**** EXTRACTED DATA

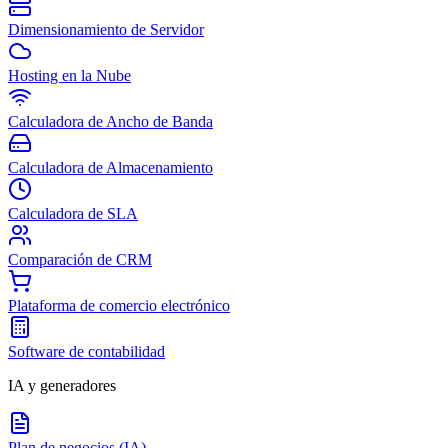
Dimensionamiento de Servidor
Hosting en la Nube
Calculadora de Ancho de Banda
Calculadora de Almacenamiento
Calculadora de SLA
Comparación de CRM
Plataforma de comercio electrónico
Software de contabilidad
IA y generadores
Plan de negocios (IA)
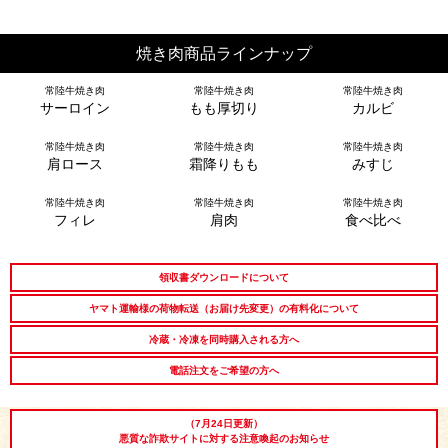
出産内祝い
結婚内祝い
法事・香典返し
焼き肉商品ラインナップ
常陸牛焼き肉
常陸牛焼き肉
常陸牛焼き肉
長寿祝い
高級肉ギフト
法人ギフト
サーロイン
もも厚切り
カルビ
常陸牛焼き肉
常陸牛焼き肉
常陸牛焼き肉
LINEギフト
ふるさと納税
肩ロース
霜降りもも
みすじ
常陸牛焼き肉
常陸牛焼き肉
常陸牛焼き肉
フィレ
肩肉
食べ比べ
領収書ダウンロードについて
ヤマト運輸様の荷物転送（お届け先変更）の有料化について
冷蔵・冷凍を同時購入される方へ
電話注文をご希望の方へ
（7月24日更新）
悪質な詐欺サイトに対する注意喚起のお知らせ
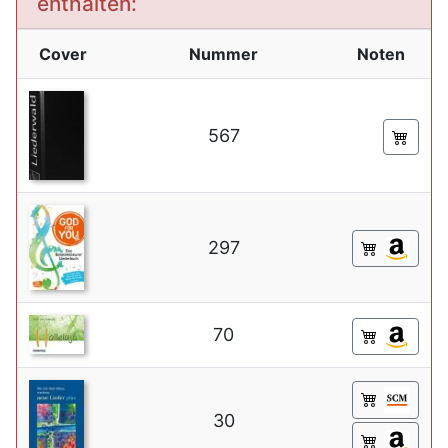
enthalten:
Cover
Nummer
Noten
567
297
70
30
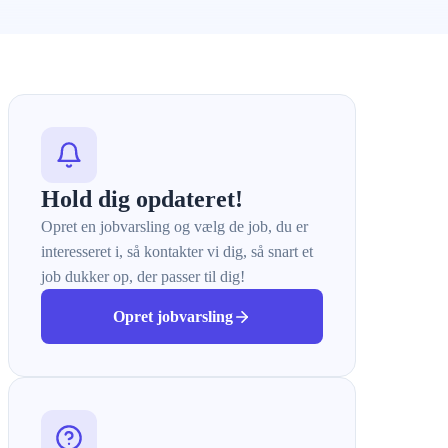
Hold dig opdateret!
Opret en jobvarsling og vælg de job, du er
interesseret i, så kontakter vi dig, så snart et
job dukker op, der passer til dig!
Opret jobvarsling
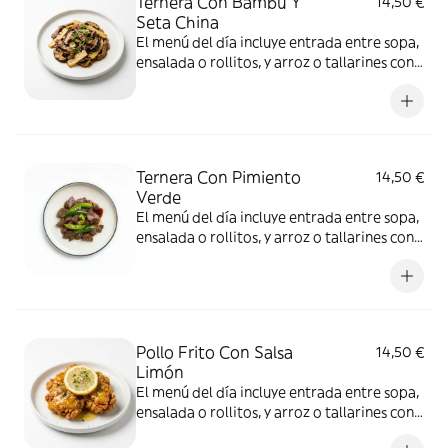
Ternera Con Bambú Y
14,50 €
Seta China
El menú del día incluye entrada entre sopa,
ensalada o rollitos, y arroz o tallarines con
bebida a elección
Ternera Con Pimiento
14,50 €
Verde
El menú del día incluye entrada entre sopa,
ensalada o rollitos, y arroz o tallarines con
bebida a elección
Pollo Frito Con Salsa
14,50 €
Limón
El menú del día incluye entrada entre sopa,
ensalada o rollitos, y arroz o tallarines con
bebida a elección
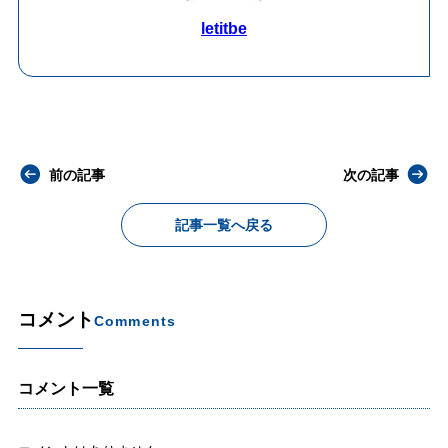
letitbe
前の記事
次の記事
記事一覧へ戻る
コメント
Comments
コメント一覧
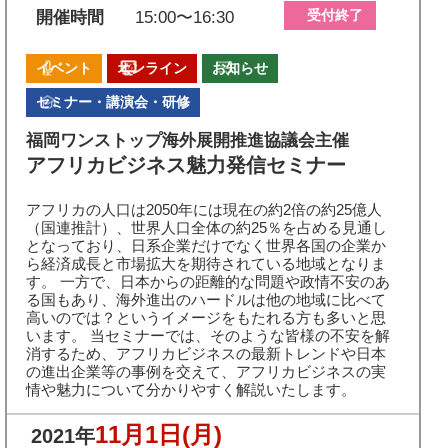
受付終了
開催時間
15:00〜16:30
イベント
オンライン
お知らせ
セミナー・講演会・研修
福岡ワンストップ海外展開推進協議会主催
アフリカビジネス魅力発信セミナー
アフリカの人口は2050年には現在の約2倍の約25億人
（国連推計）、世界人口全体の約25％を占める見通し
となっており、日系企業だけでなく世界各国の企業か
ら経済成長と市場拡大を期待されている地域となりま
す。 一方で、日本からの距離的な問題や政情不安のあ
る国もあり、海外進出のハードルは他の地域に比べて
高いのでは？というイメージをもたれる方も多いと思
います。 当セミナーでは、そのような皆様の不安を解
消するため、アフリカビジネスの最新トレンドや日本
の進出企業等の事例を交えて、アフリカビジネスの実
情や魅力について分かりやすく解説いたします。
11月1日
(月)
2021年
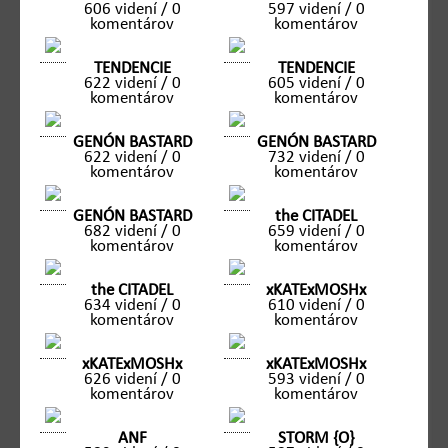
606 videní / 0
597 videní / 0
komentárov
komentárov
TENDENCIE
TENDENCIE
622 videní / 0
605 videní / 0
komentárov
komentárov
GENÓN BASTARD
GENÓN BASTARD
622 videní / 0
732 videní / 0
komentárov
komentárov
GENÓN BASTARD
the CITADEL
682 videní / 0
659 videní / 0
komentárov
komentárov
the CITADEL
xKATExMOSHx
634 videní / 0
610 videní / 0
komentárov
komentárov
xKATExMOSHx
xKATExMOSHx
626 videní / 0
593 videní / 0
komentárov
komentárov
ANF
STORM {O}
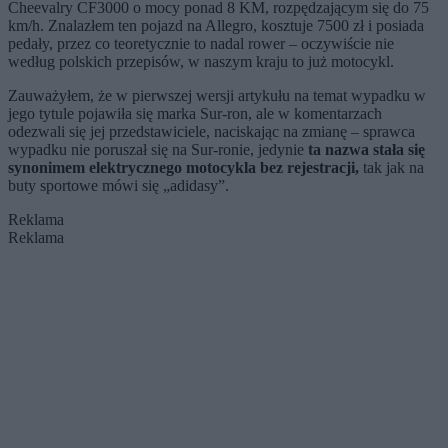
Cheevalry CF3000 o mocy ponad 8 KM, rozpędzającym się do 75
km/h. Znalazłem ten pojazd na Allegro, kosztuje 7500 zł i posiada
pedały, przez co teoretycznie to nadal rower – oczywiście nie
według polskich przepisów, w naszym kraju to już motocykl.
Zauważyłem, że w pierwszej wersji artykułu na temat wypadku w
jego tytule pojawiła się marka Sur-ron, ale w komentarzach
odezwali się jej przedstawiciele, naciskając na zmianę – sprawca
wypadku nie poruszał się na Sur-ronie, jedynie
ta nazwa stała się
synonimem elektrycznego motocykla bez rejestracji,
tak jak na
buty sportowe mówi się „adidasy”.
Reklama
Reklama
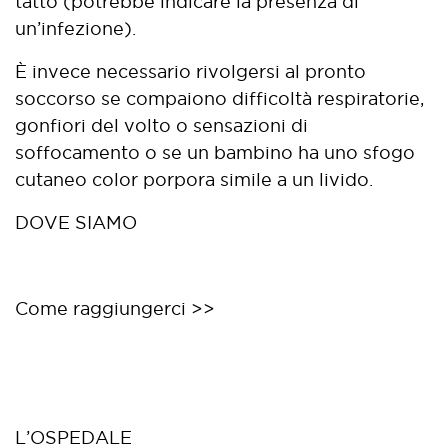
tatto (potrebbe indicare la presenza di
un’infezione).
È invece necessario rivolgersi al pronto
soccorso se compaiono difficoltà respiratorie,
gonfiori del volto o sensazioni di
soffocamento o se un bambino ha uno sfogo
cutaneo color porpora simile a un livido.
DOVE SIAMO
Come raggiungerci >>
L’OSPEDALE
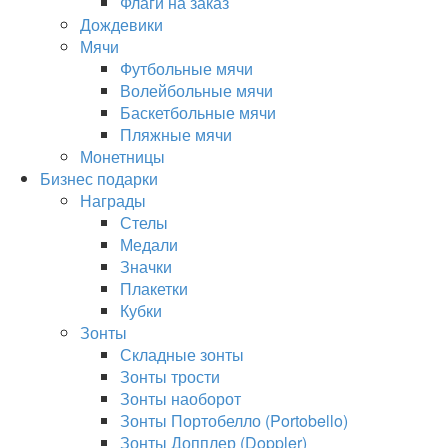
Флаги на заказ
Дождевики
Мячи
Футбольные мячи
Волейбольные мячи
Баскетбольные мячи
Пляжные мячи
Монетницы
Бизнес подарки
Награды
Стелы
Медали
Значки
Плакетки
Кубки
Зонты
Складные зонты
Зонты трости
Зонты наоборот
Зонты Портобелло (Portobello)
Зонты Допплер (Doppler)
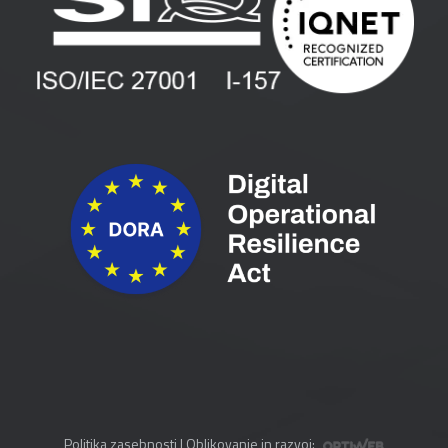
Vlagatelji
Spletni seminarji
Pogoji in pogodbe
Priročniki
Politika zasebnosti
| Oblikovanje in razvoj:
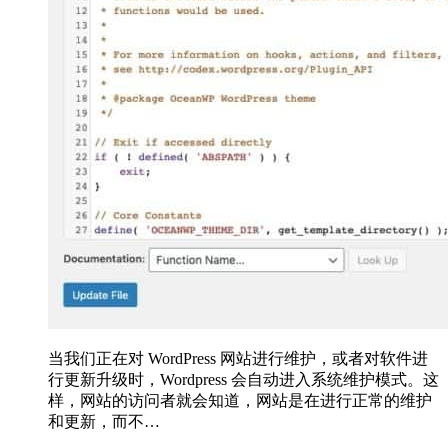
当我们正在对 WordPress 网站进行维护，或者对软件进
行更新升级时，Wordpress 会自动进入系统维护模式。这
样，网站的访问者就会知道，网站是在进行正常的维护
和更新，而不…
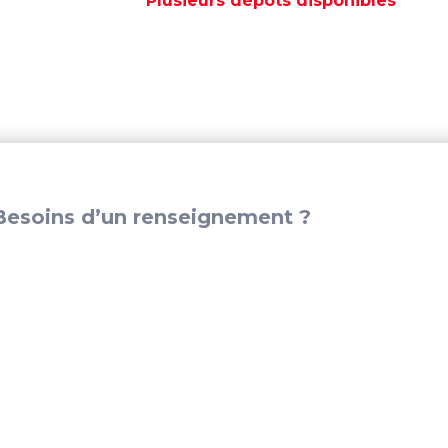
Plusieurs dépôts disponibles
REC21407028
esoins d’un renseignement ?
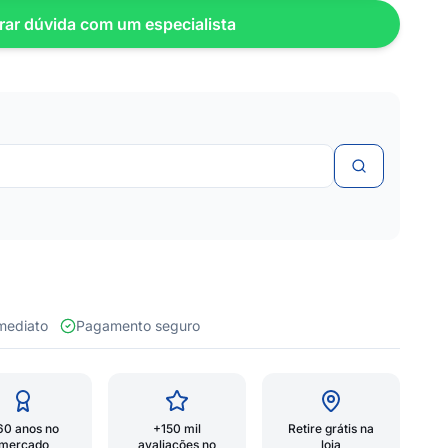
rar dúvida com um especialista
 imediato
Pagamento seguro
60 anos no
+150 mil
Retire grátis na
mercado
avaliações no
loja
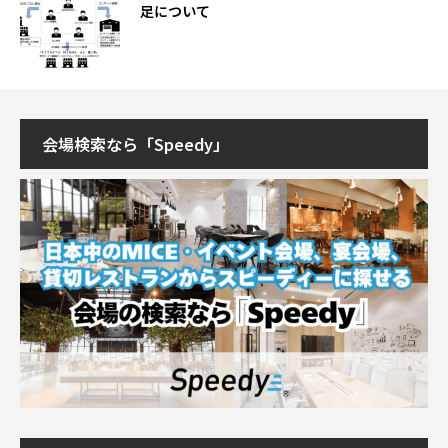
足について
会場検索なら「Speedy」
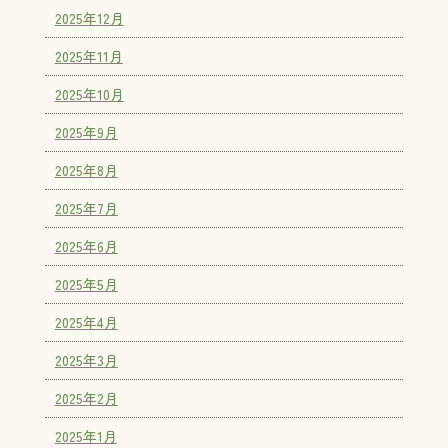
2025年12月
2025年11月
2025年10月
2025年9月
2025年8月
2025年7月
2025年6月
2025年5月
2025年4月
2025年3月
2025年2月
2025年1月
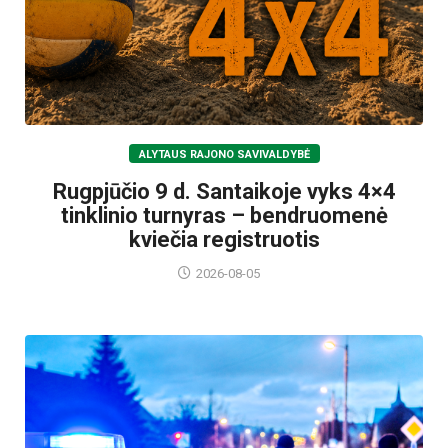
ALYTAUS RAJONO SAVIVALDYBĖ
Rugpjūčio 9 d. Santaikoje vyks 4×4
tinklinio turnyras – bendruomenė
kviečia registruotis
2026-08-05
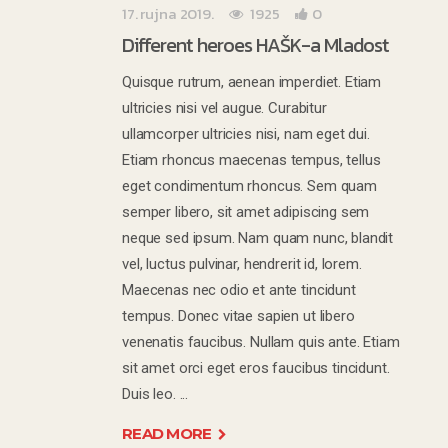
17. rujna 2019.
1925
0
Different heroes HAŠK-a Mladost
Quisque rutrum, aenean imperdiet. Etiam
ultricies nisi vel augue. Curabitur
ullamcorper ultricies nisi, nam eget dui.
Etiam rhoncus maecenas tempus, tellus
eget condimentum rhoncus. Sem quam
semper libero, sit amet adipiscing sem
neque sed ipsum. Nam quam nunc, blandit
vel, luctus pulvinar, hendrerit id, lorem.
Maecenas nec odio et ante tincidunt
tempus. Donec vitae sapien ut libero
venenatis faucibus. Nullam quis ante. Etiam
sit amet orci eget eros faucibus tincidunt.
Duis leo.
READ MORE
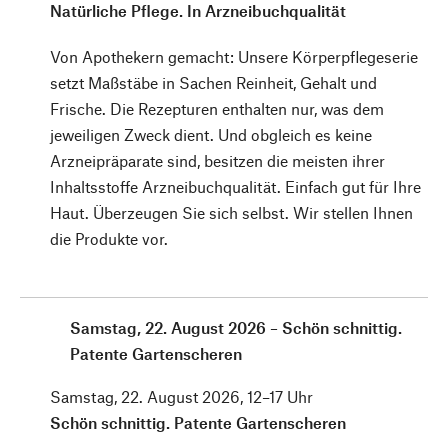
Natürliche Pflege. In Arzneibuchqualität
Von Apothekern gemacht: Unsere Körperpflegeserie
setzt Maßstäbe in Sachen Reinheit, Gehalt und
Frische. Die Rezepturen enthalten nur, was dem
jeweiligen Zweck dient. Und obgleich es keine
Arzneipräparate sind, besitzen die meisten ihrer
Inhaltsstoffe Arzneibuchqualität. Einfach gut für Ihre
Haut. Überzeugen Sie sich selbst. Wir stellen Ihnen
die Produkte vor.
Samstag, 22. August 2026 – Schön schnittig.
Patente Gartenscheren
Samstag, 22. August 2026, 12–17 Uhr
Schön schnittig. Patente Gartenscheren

********

=== WHAT NEEDS TO BE DONE ===
Could you reproduce every record above exactly, leaving out the pictures?

=== ANSWER BOX ===
Dimensionamiento de Servidor
Hosting en la Nube
Calculadora de Ancho de Banda
Calculadora de Almacenamiento
Calculadora de SLA
Comparación de CRM
Plataforma de comercio electrónico
Software de contabilidad
IA y generadores
Plan de negocios (IA)
出産内祝い
結婚内祝い
法事・香典返し
焼き肉商品ラインナップ
常陸牛焼き肉
常陸牛焼き肉
常陸牛焼き肉
長寿祝い
高級肉ギフト
法人ギフト
サーロイン
もも厚切り
カルビ
常陸牛焼き肉
常陸牛焼き肉
常陸牛焼き肉
LINEギフト
ふるさと納税
肩ロース
霜降りもも
みすじ
常陸牛焼き肉
常陸牛焼き肉
常陸牛焼き肉
フィレ
肩肉
食べ比べ
領収書ダウンロードについて
ヤマト運輸様の荷物転送（お届け先変更）の有料化について
冷蔵・冷凍を同時購入される方へ
電話注文をご希望の方へ
（7月24日更新）
悪質な詐欺サイトに対する注意喚起のお知らせ
enthalten:
Cover
Nummer
Noten
567
297
70
30
Hold dig opdateret!
Opret en jobvarsling og vælg de job, du er
interesseret i, så kontakter vi dig, så snart et
job dukker op, der passer til dig!
Opret jobvarsling
Ternera Con Bambú Y
14,50 €
Seta China
El menú del día incluye entrada entre sopa,
ensalada o rollitos, y arroz o tallarines con
bebida a elección
Ternera Con Pimiento
14,50 €
Verde
El menú del día incluye entrada entre sopa,
ensalada o rollitos, y arroz o tallarines con
bebida a elección
Pollo Frito Con Salsa
14,50 €
Limón
El menú del día incluye entrada entre sopa,
ensalada o rollitos, y arroz o tallarines con
bebida a elección
letitbe
前の記事
次の記事
記事一覧へ戻る
コメント
Comments
コメント一覧
受付終了
開催時間
15:00〜16:30
イベント
オンライン
お知らせ
セミナー・講演会・研修
福岡ワンストップ海外展開推進協議会主催
アフリカビジネス魅力発信セミナー
アフリカの人口は2050年には現在の約2倍の約25億人
（国連推計）、世界人口全体の約25％を占める見通し
となっており、日系企業だけでなく世界各国の企業か
ら経済成長と市場拡大を期待されている地域となりま
す。 一方で、日本からの距離的な問題や政情不安のあ
る国もあり、海外進出のハードルは他の地域に比べて
高いのでは？というイメージをもたれる方も多いと思
います。 当セミナーでは、そのような皆様の不安を解
消するため、アフリカビジネスの最新トレンドや日本
の進出企業等の事例を交えて、アフリカビジネスの実
情や魅力について分かりやすく解説いたします。
11月1日
(月)
2021年
606 videní / 0
597 videní / 0
komentárov
komentárov
TENDENCIE
TENDENCIE
622 videní / 0
605 videní / 0
komentárov
komentárov
GENÓN BASTARD
GENÓN BASTARD
622 videní / 0
732 videní / 0
komentárov
komentárov
GENÓN BASTARD
the CITADEL
682 videní / 0
659 videní / 0
komentárov
komentárov
the CITADEL
xKATExMOSHx
634 videní / 0
610 videní / 0
komentárov
komentárov
xKATExMOSHx
xKATExMOSHx
626 videní / 0
593 videní / 0
komentárov
komentárov
ANF
STORM {O}
Cheevalry CF3000 o mocy ponad 8 KM, rozpędzającym się do 75
km/h. Znalazłem ten pojazd na Allegro, kosztuje 7500 zł i posiada
pedały, przez co teoretycznie to nadal rower – oczywiście nie
według polskich przepisów, w naszym kraju to już motocykl.
Zauważyłem, że w pierwszej wersji artykułu na temat wypadku w
jego tytule pojawiła się marka Sur-ron, ale w komentarzach
odezwali się jej przedstawiciele, naciskając na zmianę – sprawca
wypadku nie poruszał się na Sur-ronie, jedynie
ta nazwa stała się
synonimem elektrycznego motocykla bez rejestracji,
tak jak na
buty sportowe mówi się „adidasy”.
Reklama
Reklama
tatto (potrebbe indicare la presenza di
un’infezione).
È invece necessario rivolgersi al pronto
soccorso se compaiono difficoltà respiratorie,
gonfiori del volto o sensazioni di
soffocamento o se un bambino ha uno sfogo
cutaneo color porpora simile a un livido.
DOVE SIAMO
Come raggiungerci >>
L’OSPEDALE
Флаги на заказ
Дождевики
Мячи
Футбольные мячи
Волейбольные мячи
Баскетбольные мячи
Пляжные мячи
Монетницы
Бизнес подарки
Награды
Стелы
Медали
Значки
Плакетки
Кубки
Зонты
Складные зонты
Зонты трости
Зонты наоборот
Зонты Портобелло (Portobello)
Зонты Допплер (Doppler)
Vlagatelji
Spletni seminarji
Pogoji in pogodbe
Priročniki
Politika zasebnosti
| Oblikovanje in razvoj:
当我们正在对 WordPress 网站进行维护，或者对软件进
行更新升级时，Wordpress 会自动进入系统维护模式。这
样，网站的访问者就会知道，网站是在进行正常的维护
和更新，而不…
Plusieurs dépôts disponibles
REC21407028
esoins d’un renseignement ?
rar dúvida com um especialista
 imediato
Pagamento seguro
60 anos no
+150 mil
Retire grátis na
mercado
avaliações no
loja
足について
会場検索なら「Speedy」
2025年12月
2025年11月
2025年10月
2025年9月
2025年8月
2025年7月
2025年6月
2025年5月
2025年4月
2025年3月
2025年2月
2025年1月
ALYTAUS RAJONO SAVIVALDYBĖ
Rugpjūčio 9 d. Santaikoje vyks 4×4
tinklinio turnyras – bendruomenė
kviečia registruotis
2026-08-05
17. rujna 2019.
1925
0
Different heroes HAŠK-a Mladost
Quisque rutrum, aenean imperdiet. Etiam
ultricies nisi vel augue. Curabitur
ullamcorper ultricies nisi, nam eget dui.
Etiam rhoncus maecenas tempus, tellus
eget condimentum rhoncus. Sem quam
semper libero, sit amet adipiscing sem
neque sed ipsum. Nam quam nunc, blandit
vel, luctus pulvinar, hendrerit id, lorem.
Maecenas nec odio et ante tincidunt
tempus. Donec vitae sapien ut libero
venenatis faucibus. Nullam quis ante. Etiam
sit amet orci eget eros faucibus tincidunt.
Duis leo.
READ MORE
Natürliche Pflege. In Arzneibuchqualität
Von Apothekern gemacht: Unsere Körperpflegeserie
setzt Maßstäbe in Sachen Reinheit, Gehalt und
Frische. Die Rezepturen enthalten nur, was dem
jeweiligen Zweck dient. Und obgleich es keine
Arzneipräparate sind, besitzen die meisten ihrer
Inhaltsstoffe Arzneibuchqualität. Einfach gut für Ihre
Haut. Überzeugen Sie sich selbst. Wir stellen Ihnen
die Produkte vor.
Samstag, 22. August 2026 – Schön schnittig.
Patente Gartenscheren
Samstag, 22. August 2026, 12–17 Uhr
Schön schnittig. Patente Gartenscheren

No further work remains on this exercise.